SUN CITY WEST, AZ 85375

ADMINISTRATION OF DRUGS

Tag No.: A0405

Based on review of hospital policies/procedures, medical records, and staff interviews, it was determined that the nursing staff failed to administer patient medication, as the physician(s) ordered and intended for 1 of 4 patients (Patient #1).

Findings include:

A review of the "Sliding Scale Subcutaneous (SQ) Insulin Order Set" revealed the monitoring of blood glucose as follows: "...Obtain blood glucose finger stick 30 minutes before meals and at bedtime or every 4 hours when NPO (nothing per mouth). Obtain additional blood finger stick at 0300, if rapid-acting insulin aspart (Novolog) given at bedtime. Obtain additional blood finger stick as needed for signs of hypoglycemia...."

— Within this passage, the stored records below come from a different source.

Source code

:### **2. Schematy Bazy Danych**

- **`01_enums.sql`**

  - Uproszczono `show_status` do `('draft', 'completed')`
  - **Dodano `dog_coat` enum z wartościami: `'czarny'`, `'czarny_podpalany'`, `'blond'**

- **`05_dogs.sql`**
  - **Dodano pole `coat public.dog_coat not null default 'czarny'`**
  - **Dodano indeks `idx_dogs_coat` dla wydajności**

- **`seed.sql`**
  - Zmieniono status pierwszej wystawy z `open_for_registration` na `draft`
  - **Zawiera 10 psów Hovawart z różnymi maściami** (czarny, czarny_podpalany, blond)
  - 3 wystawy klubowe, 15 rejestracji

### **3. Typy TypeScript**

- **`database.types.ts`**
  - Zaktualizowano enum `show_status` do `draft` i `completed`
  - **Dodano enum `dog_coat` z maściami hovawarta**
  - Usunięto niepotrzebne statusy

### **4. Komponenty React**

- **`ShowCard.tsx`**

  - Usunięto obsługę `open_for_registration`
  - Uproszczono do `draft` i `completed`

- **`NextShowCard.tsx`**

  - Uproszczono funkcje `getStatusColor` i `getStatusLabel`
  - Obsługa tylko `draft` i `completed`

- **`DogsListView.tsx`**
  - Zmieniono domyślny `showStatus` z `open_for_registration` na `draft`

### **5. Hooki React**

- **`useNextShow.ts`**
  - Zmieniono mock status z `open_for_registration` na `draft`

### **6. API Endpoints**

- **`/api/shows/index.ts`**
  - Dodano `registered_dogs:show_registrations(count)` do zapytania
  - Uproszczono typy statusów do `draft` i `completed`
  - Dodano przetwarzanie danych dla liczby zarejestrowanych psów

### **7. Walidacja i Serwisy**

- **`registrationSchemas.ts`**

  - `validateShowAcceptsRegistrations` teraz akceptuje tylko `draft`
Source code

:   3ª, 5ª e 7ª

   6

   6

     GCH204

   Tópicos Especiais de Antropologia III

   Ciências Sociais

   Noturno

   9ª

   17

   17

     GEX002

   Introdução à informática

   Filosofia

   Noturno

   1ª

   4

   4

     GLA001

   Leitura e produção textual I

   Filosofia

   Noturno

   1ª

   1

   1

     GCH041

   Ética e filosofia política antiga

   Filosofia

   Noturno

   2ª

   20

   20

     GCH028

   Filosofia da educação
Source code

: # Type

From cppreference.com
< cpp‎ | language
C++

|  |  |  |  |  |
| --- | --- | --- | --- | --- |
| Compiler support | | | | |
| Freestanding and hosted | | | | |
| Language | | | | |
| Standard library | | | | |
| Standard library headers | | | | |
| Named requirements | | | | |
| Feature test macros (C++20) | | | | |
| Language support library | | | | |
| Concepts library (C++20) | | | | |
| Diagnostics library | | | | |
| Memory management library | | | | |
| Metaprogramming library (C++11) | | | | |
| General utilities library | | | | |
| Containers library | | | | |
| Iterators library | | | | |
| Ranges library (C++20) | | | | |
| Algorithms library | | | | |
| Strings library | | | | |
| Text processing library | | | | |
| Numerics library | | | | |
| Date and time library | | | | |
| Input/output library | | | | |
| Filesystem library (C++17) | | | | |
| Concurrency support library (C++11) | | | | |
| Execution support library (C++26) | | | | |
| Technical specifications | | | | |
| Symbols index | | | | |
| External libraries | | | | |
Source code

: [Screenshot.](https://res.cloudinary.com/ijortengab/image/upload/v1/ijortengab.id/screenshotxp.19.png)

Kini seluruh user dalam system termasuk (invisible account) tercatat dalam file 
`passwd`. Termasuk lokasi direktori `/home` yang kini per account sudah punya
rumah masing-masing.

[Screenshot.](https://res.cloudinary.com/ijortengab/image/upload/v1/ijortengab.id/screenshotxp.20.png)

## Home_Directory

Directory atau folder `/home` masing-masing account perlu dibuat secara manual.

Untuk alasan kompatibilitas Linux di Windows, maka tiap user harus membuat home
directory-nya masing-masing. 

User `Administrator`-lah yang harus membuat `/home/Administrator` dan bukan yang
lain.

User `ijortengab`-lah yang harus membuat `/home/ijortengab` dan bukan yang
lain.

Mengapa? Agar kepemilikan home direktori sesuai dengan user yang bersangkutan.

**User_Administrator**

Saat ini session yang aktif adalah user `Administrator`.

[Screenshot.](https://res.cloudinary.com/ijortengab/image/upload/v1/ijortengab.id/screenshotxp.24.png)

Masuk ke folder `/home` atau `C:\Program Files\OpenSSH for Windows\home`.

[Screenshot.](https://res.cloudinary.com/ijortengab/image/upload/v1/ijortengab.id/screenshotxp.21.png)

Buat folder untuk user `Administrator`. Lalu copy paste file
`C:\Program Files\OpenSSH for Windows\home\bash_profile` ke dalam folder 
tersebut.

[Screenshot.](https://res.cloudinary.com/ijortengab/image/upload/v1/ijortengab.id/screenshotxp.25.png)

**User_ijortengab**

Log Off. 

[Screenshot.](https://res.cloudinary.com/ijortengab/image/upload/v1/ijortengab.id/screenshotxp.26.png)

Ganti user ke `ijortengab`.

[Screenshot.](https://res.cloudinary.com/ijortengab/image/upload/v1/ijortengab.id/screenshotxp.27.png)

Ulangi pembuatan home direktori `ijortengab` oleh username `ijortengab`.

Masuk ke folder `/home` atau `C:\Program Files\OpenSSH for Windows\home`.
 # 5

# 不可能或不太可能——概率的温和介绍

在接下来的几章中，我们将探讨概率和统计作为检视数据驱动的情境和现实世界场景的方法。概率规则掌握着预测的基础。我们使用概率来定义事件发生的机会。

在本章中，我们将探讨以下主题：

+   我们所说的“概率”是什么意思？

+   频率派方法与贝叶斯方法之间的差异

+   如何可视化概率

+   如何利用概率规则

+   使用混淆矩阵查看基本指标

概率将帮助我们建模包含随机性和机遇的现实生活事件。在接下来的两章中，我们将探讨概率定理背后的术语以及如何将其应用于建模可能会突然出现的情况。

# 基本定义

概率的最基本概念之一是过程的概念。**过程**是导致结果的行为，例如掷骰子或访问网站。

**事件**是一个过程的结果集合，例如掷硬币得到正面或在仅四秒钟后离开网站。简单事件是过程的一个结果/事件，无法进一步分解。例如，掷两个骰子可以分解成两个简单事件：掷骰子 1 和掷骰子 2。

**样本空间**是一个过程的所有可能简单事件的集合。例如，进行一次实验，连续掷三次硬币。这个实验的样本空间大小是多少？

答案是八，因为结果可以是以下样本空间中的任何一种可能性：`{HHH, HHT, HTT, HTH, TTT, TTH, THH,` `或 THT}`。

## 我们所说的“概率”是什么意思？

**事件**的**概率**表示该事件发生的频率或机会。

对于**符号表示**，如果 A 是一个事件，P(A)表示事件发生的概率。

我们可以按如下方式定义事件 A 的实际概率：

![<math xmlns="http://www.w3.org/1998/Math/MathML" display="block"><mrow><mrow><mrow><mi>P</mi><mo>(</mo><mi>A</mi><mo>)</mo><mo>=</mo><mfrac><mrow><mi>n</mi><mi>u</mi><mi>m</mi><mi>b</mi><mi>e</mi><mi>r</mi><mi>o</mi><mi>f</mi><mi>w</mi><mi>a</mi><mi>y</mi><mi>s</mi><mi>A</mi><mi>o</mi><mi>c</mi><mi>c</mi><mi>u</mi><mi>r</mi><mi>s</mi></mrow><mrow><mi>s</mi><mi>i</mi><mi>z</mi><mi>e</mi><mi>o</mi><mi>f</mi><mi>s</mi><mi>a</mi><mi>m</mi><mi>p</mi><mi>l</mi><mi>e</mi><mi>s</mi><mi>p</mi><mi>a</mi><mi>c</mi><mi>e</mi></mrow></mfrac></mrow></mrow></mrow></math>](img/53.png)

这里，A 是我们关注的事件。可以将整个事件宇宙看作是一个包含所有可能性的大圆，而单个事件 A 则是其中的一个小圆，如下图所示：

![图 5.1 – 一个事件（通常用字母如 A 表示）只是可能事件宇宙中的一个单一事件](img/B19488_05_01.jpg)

Review of Physician #1's Orders for Patient #1 revealed admission orders for Sliding Scale Subcutaneous Insulin.

The provider's investigation revealed: the pharmacist (employee #3) reviewed the medical record and was unable to confirm documentation of insulin administration for 1/30/10 at 0730, and 1/30/10 at 1130, both of which appear to have been when the patient was still in the Emergency room.

This surveyor was unable to locate documentation of blood sugar results before meals or the administration of insulin on 1/30/10 before 1700.